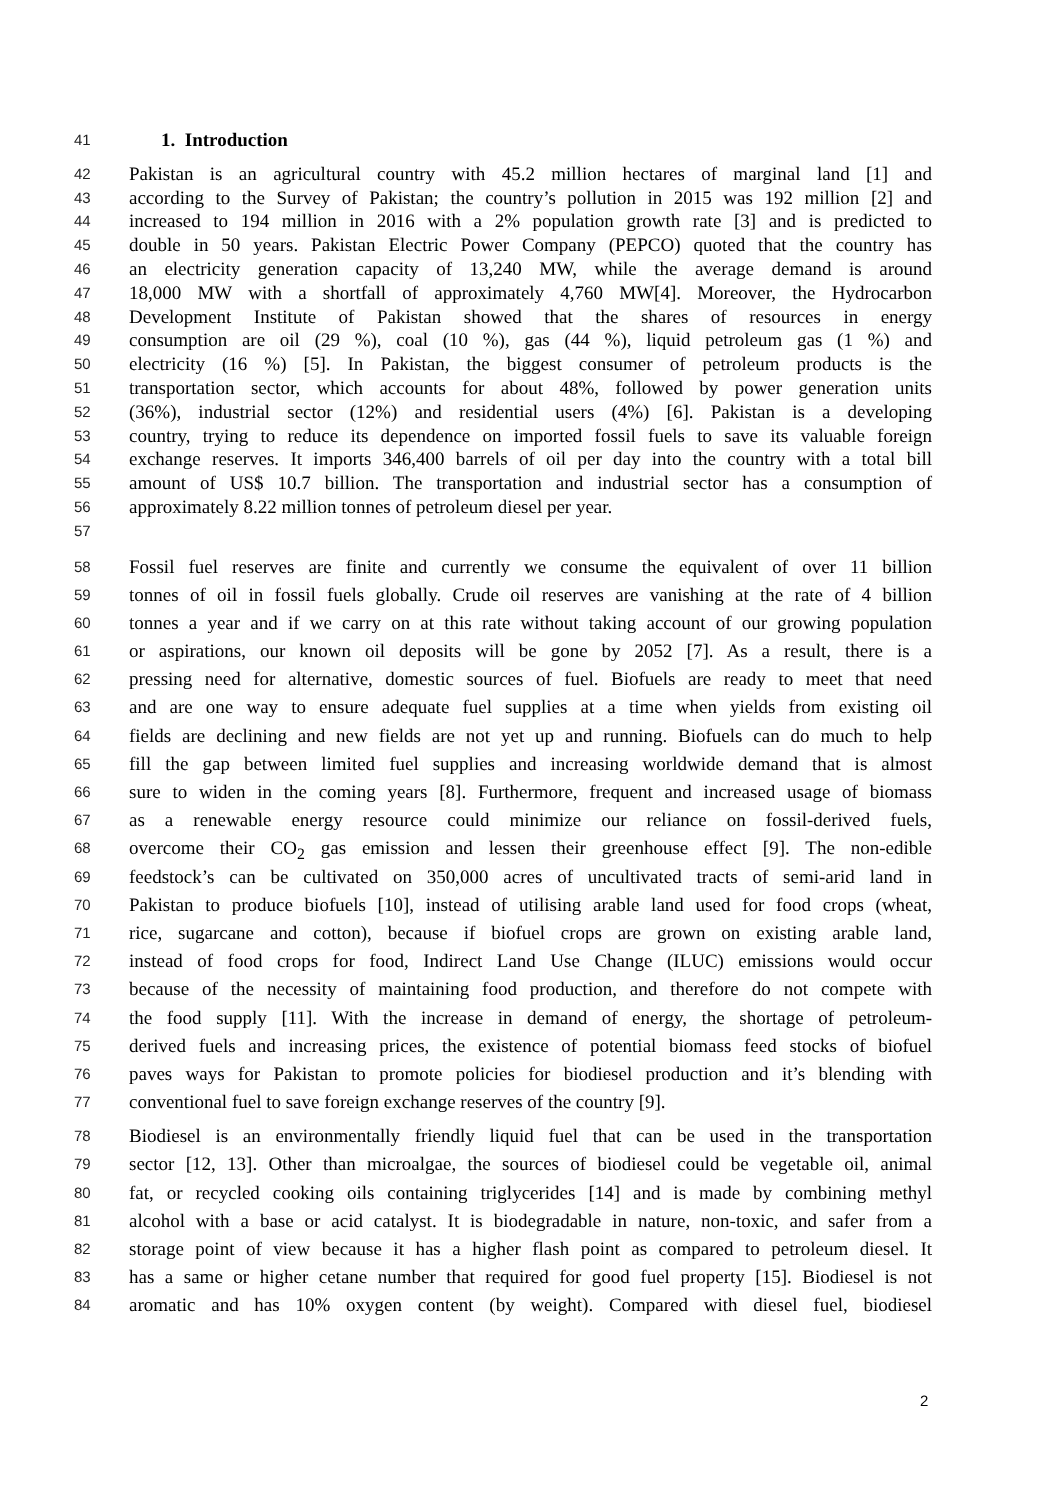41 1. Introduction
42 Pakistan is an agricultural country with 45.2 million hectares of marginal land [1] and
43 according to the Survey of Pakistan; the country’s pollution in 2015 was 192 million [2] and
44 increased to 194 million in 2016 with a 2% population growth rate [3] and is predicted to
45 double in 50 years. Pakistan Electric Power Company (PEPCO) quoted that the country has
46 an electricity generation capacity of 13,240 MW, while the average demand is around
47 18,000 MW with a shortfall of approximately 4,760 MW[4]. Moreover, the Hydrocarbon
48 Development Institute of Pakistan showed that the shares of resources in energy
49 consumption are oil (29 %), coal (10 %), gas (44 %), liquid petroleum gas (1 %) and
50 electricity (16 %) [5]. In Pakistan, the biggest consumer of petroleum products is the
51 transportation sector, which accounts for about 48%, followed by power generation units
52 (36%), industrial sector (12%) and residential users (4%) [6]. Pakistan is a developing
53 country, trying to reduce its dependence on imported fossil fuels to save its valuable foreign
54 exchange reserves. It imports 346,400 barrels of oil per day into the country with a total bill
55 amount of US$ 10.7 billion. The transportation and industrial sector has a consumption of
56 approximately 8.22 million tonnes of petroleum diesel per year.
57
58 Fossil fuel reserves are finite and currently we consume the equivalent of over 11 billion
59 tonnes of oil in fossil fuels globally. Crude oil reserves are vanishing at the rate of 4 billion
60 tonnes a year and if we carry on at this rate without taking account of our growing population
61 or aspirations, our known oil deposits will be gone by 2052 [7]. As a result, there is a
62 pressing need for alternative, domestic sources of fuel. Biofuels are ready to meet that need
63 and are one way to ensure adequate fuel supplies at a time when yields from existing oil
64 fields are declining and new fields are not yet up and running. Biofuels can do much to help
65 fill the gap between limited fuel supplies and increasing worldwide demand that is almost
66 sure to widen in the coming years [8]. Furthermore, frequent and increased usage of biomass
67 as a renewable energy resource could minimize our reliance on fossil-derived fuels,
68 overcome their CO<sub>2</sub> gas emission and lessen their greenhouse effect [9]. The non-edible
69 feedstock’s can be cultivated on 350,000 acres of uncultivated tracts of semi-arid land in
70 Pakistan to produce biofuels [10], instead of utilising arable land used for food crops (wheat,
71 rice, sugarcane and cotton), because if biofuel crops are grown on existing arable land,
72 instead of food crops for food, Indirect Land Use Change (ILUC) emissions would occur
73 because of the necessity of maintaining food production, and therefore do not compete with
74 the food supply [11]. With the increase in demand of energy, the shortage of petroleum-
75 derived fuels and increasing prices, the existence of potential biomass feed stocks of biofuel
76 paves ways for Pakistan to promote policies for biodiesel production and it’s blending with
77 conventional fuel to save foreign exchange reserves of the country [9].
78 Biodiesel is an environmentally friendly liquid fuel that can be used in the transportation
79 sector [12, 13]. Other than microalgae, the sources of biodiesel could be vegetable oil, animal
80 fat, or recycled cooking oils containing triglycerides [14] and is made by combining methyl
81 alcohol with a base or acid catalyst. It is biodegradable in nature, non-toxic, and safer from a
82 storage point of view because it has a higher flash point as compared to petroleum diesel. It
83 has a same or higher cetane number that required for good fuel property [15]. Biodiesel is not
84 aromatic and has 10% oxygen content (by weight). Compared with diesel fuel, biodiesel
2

*Work required*: Everything in the entries must come back exactly, except the pictures.

*Response for this exercise*:
41 1. Introduction
42 Pakistan is an agricultural country with 45.2 million hectares of marginal land [1] and
43 according to the Survey of Pakistan; the country’s pollution in 2015 was 192 million [2] and
44 increased to 194 million in 2016 with a 2% population growth rate [3] and is predicted to
45 double in 50 years. Pakistan Electric Power Company (PEPCO) quoted that the country has
46 an electricity generation capacity of 13,240 MW, while the average demand is around
47 18,000 MW with a shortfall of approximately 4,760 MW[4]. Moreover, the Hydrocarbon
48 Development Institute of Pakistan showed that the shares of resources in energy
49 consumption are oil (29 %), coal (10 %), gas (44 %), liquid petroleum gas (1 %) and
50 electricity (16 %) [5]. In Pakistan, the biggest consumer of petroleum products is the
51 transportation sector, which accounts for about 48%, followed by power generation units
52 (36%), industrial sector (12%) and residential users (4%) [6]. Pakistan is a developing
53 country, trying to reduce its dependence on imported fossil fuels to save its valuable foreign
54 exchange reserves. It imports 346,400 barrels of oil per day into the country with a total bill
55 amount of US$ 10.7 billion. The transportation and industrial sector has a consumption of
56 approximately 8.22 million tonnes of petroleum diesel per year.
57
58 Fossil fuel reserves are finite and currently we consume the equivalent of over 11 billion
59 tonnes of oil in fossil fuels globally. Crude oil reserves are vanishing at the rate of 4 billion
60 tonnes a year and if we carry on at this rate without taking account of our growing population
61 or aspirations, our known oil deposits will be gone by 2052 [7]. As a result, there is a
62 pressing need for alternative, domestic sources of fuel. Biofuels are ready to meet that need
63 and are one way to ensure adequate fuel supplies at a time when yields from existing oil
64 fields are declining and new fields are not yet up and running. Biofuels can do much to help
65 fill the gap between limited fuel supplies and increasing worldwide demand that is almost
66 sure to widen in the coming years [8]. Furthermore, frequent and increased usage of biomass
67 as a renewable energy resource could minimize our reliance on fossil-derived fuels,
68 overcome their CO<sub>2</sub> gas emission and lessen their greenhouse effect [9]. The non-edible
69 feedstock’s can be cultivated on 350,000 acres of uncultivated tracts of semi-arid land in
70 Pakistan to produce biofuels [10], instead of utilising arable land used for food crops (wheat,
71 rice, sugarcane and cotton), because if biofuel crops are grown on existing arable land,
72 instead of food crops for food, Indirect Land Use Change (ILUC) emissions would occur
73 because of the necessity of maintaining food production, and therefore do not compete with
74 the food supply [11]. With the increase in demand of energy, the shortage of petroleum-
75 derived fuels and increasing prices, the existence of potential biomass feed stocks of biofuel
76 paves ways for Pakistan to promote policies for biodiesel production and it’s blending with
77 conventional fuel to save foreign exchange reserves of the country [9].
78 Biodiesel is an environmentally friendly liquid fuel that can be used in the transportation
79 sector [12, 13]. Other than microalgae, the sources of biodiesel could be vegetable oil, animal
80 fat, or recycled cooking oils containing triglycerides [14] and is made by combining methyl
81 alcohol with a base or acid catalyst. It is biodegradable in nature, non-toxic, and safer from a
82 storage point of view because it has a higher flash point as compared to petroleum diesel. It
83 has a same or higher cetane number that required for good fuel property [15]. Biodiesel is not
84 aromatic and has 10% oxygen content (by weight). Compared with diesel fuel, biodiesel
2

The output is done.